With the hindsight of the history of the white race (see e.g., March of the Titans) we now know that caste systems don’t work. Even in Thomas Jefferson’s house a white impregnated a black negress. Those white genes in quasi-simian bodies are now been used against whites in the US, insofar as those lighter negroes descendants from the Jefferson house identify themselves with the coloured cause.

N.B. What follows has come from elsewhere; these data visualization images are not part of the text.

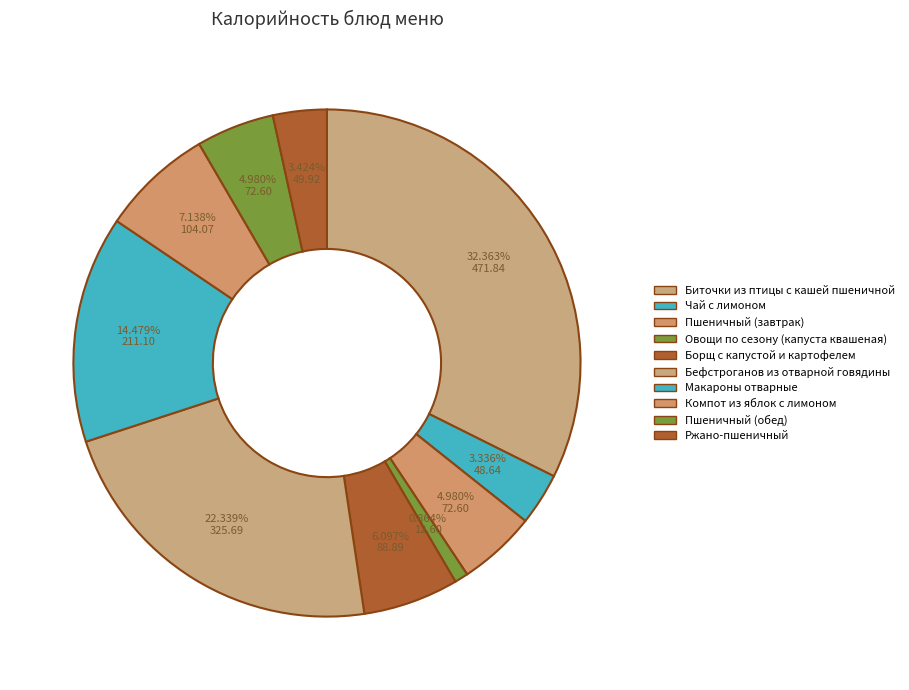

Between Чай с лимоном and Пшеничный (обед), which is larger?

Пшеничный (обед)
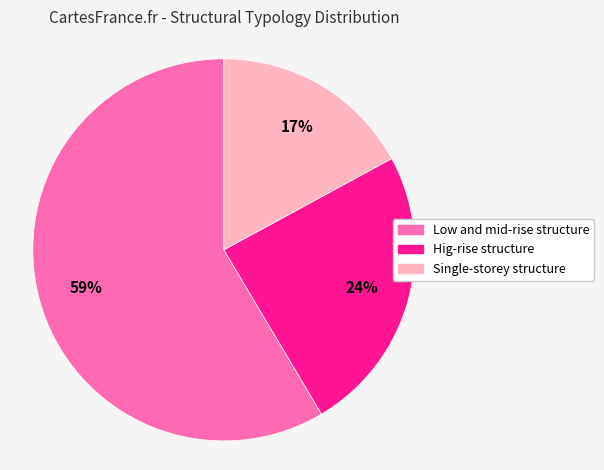

Count the number of slices in the pie.

3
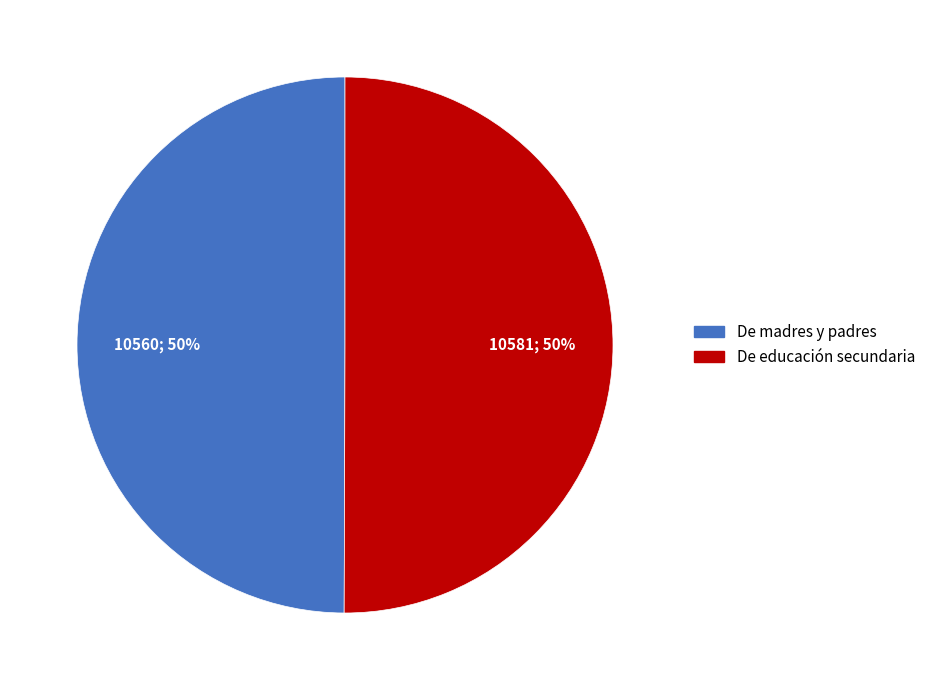

Is the sum of De educación secundaria and De madres y padres greater than half?

Yes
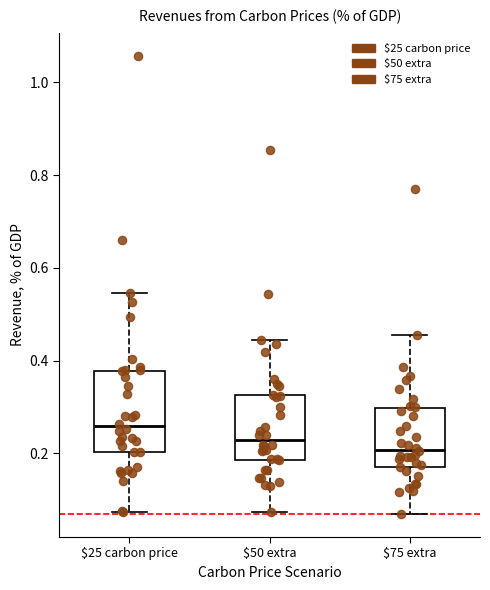

Reading left to right, transcribe this box plot: for each box, give where its median line is, the range the box spans, and where its two whiskers end, as read against the y-axis. The values are not printed on the chart, so give them approximately, as read against the axis.

$25 carbon price: median 0.26, box 0.20 to 0.38, whiskers 0.08 to 0.54
$50 extra: median 0.22, box 0.18 to 0.32, whiskers 0.08 to 0.44
$75 extra: median 0.20, box 0.18 to 0.30, whiskers 0.06 to 0.46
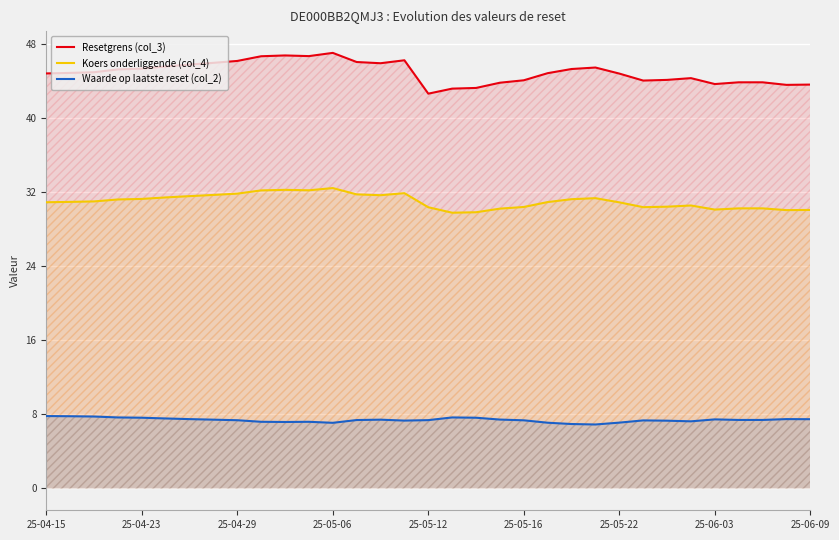

What is the difference between the maximum and minimum values in the Koers onderliggende (col_4) series?

2.7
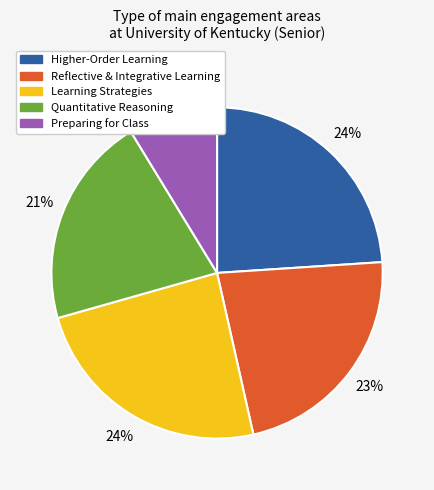

Which slice is the smallest?

Preparing for Class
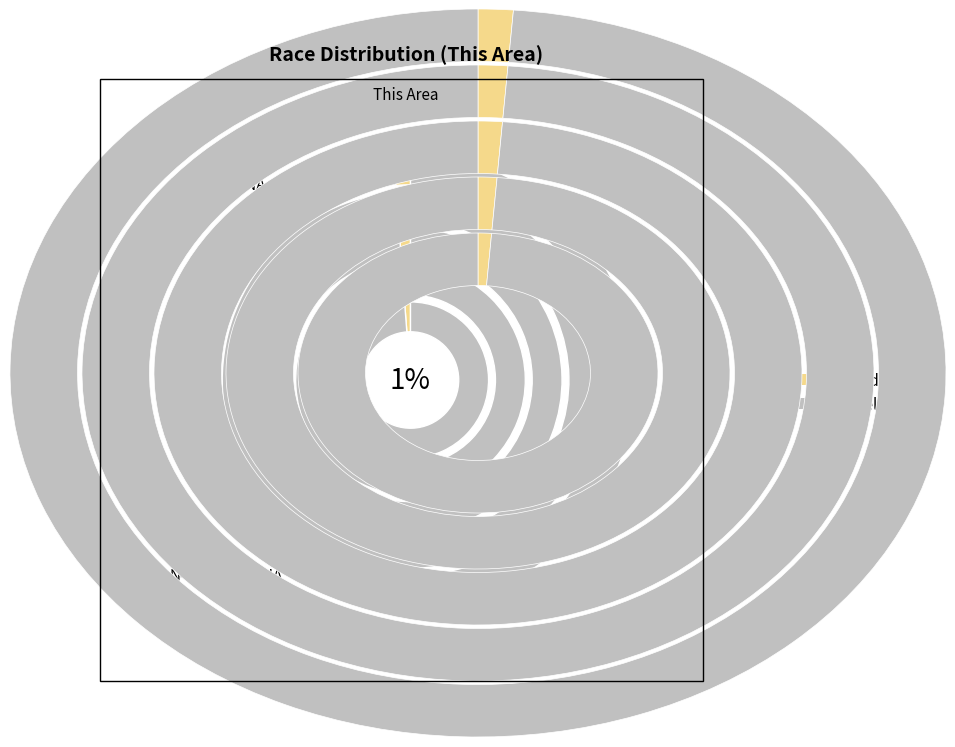

Which category accounts for the majority?

White alone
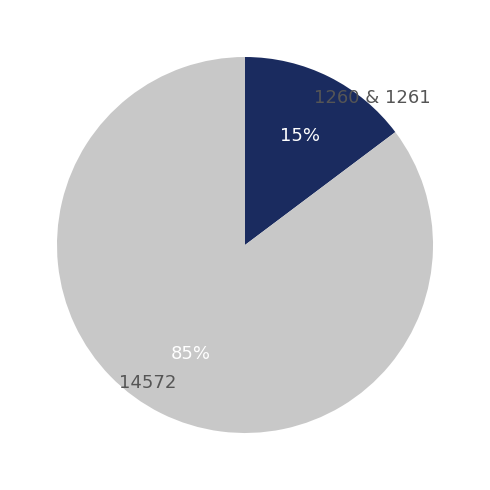

Does 1260 & 1261 account for over 50% of the chart?

No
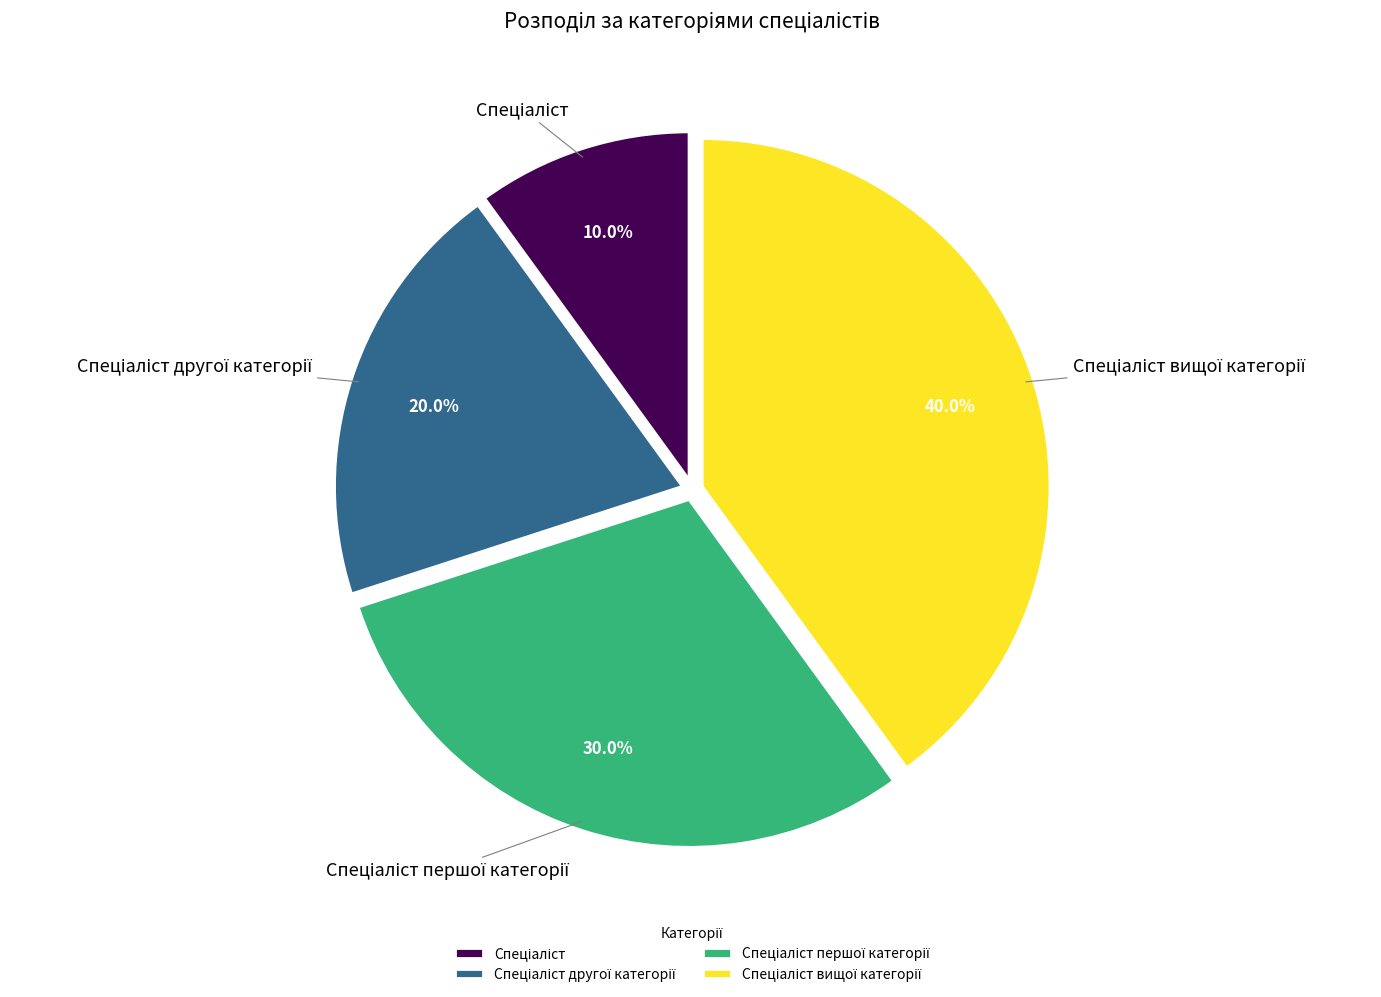

Count the number of slices in the pie.

4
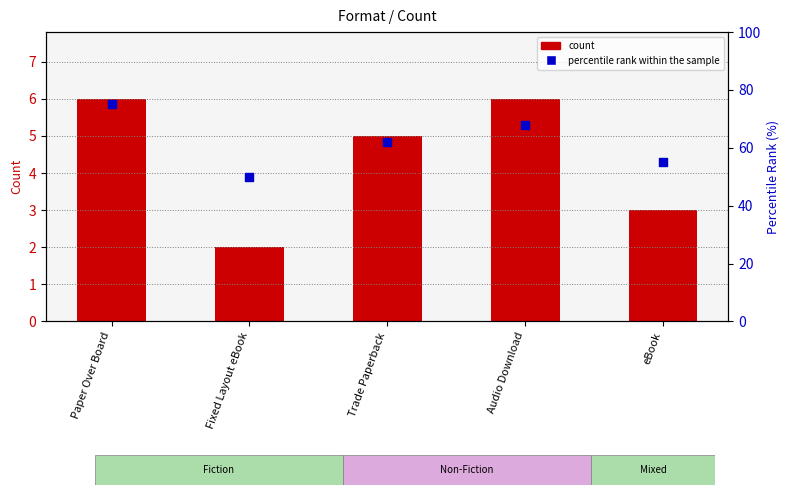

At how many categories does at least one series exceed 72?

1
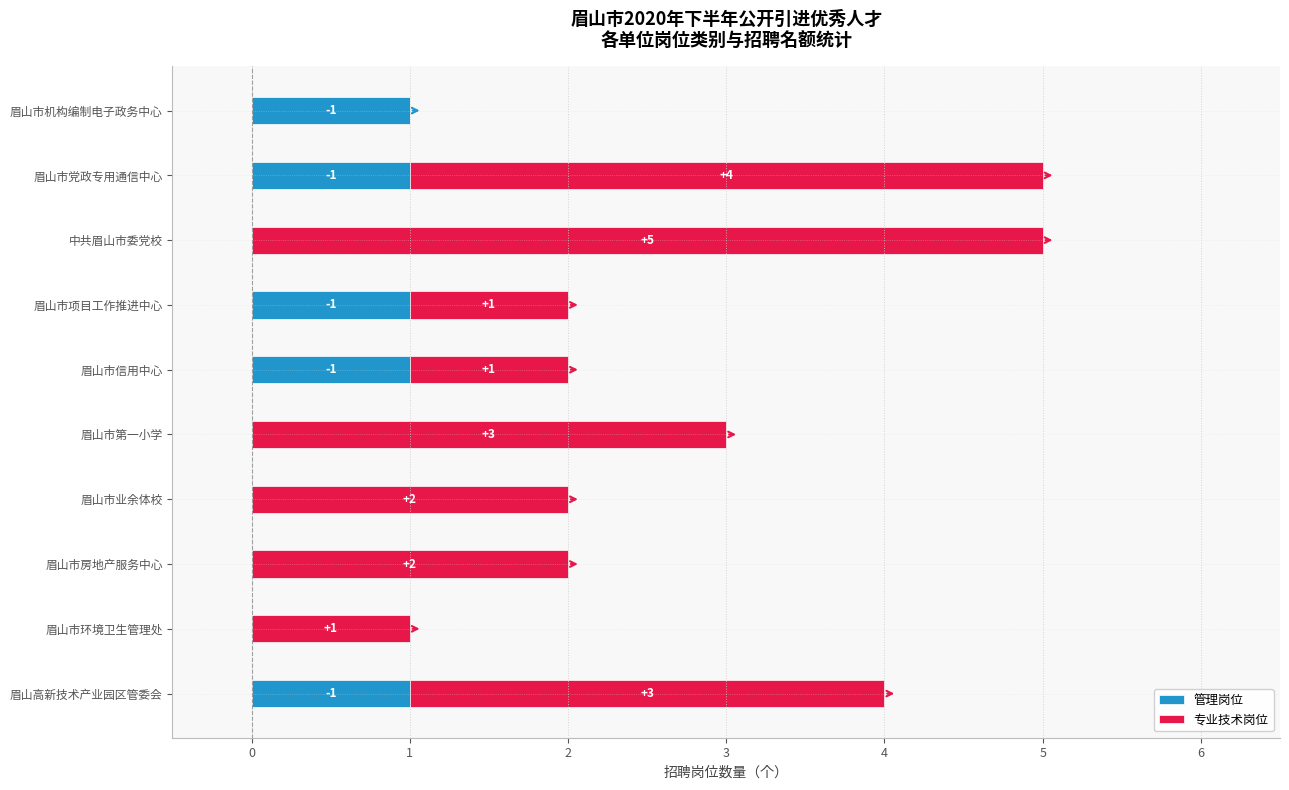

The value of 管理岗位 at 眉山市项目工作推进中心 is 1. True or false?

True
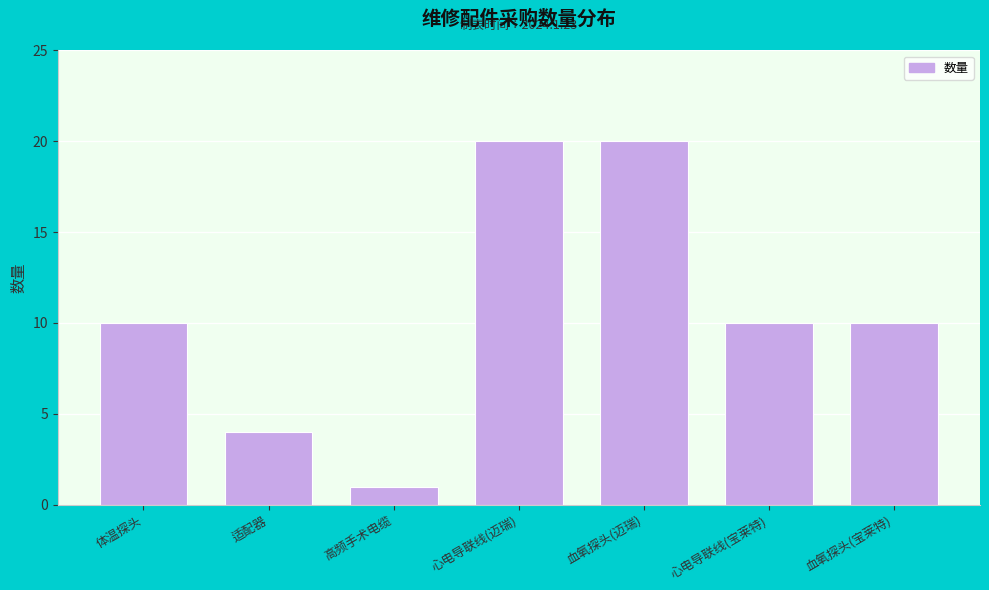

Reading left to right, transcribe all the data shown in this chart.

10	4	1	20	20	10	10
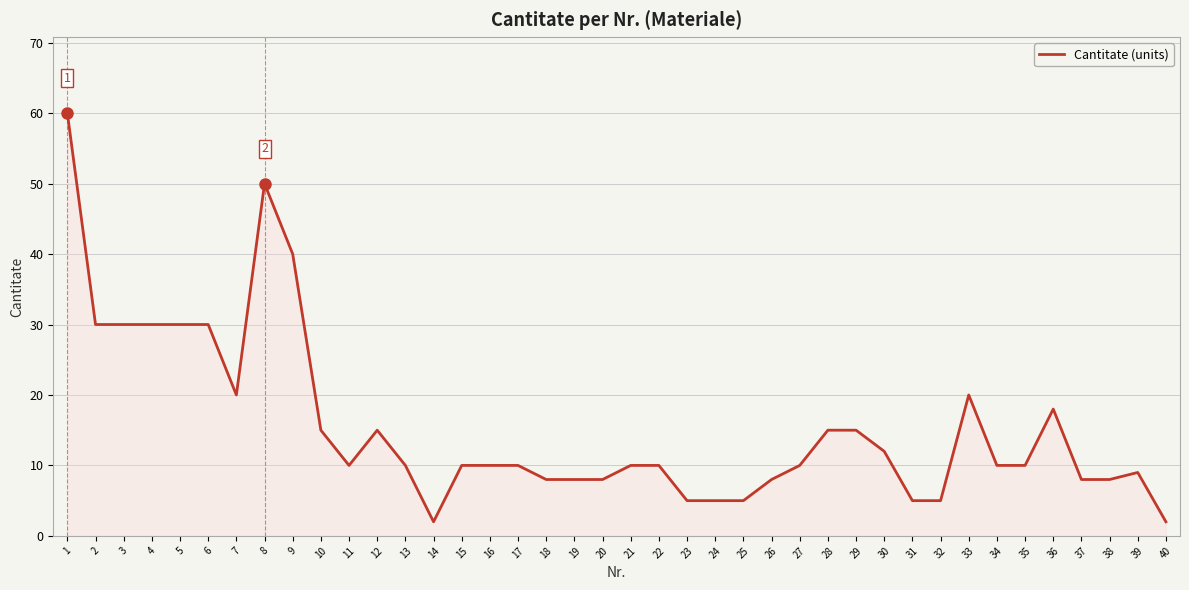

What is the ratio of the value at 27 to the value at 40?

5.0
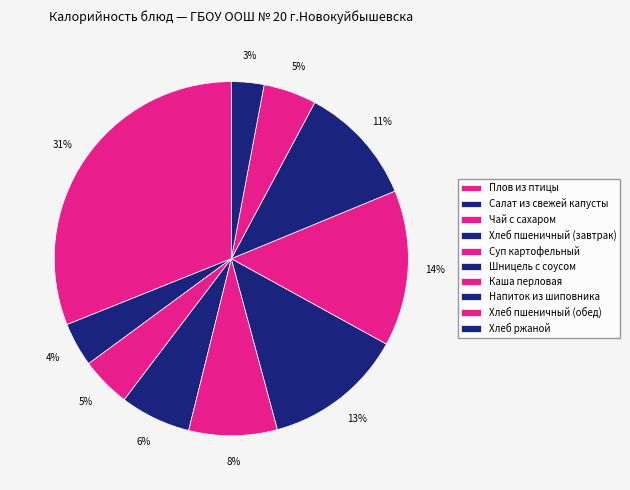

How many segments does this pie chart have?

10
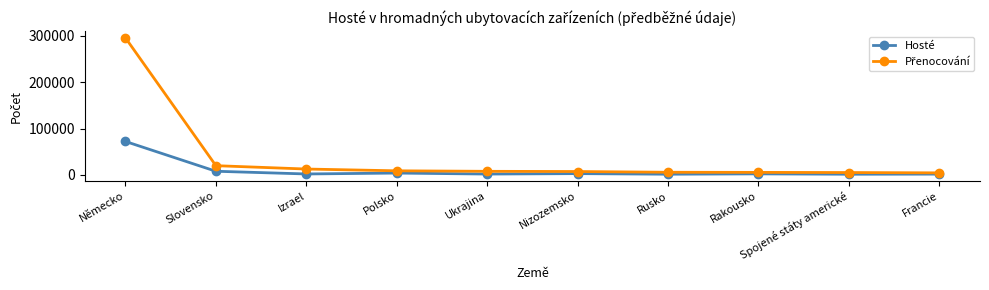

What is the label of the 9th point from the right?

Slovensko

Pierce wrote about “extermination or expulsion” while referring to the ancients. But if the West fails to find a substitute for oil in times that petroleum has picked, later in this century we won’t even have the more “humane” option. That’s why I am using the title Extermination for the series of books I’m presently writing.
Yes, you’re both right; an inter-racial caste system does not work. I agree with expelling or exterminating any non-Whites in our midst, and only using a caste system as a temporary measure.
I should have clarified, I mean an intra-racial caste system for Whites. So we can filter the Nordics out of the White Race and push the more mongrelized Whites to the bottom, and eventually out of the race completely.
I like your insight, Joseph, into Himmler and the Waffen SS.
If the average person needs some form of religion to sustain themselves and our race then I think the ethic of the Bhagavad Gita should be this religion. It is leaps and bounds ahead of that impoverished Semitic nonsense of the Bible.
The type of heroism and self-sacrifice Krishna prescribed Arjuna in the BG is the highest form of heroism I have ever read about. The SS exemplified this so well and so we must resurrect this ethic.